Rewrite each item below with "scientific name" changed to "binomial name" and every other line kept the same. Omit the pictures.

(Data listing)
════════

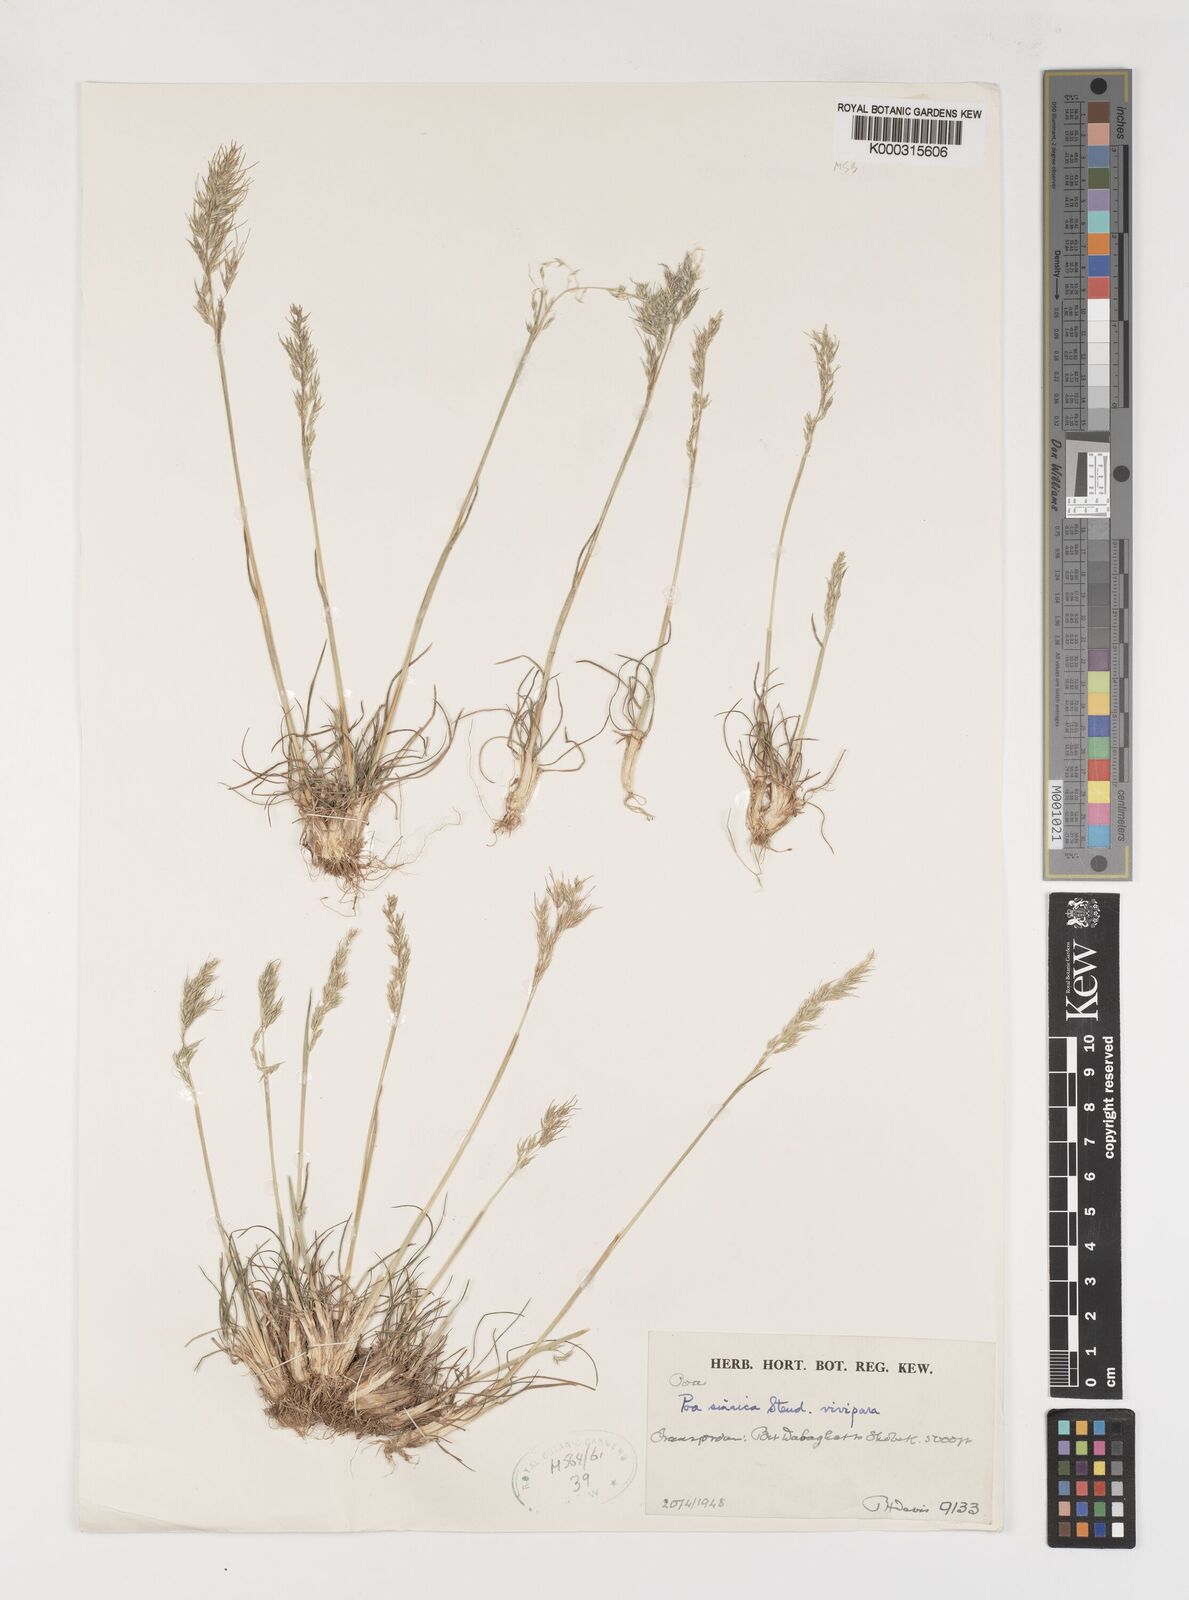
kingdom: Plantae
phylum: Tracheophyta
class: Liliopsida
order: Poales
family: Poaceae
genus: Poa
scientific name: Poa sinaica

════════

» WRITTEN ANSWER
kingdom: Plantae
phylum: Tracheophyta
class: Liliopsida
order: Poales
family: Poaceae
genus: Poa
binomial name: Poa sinaica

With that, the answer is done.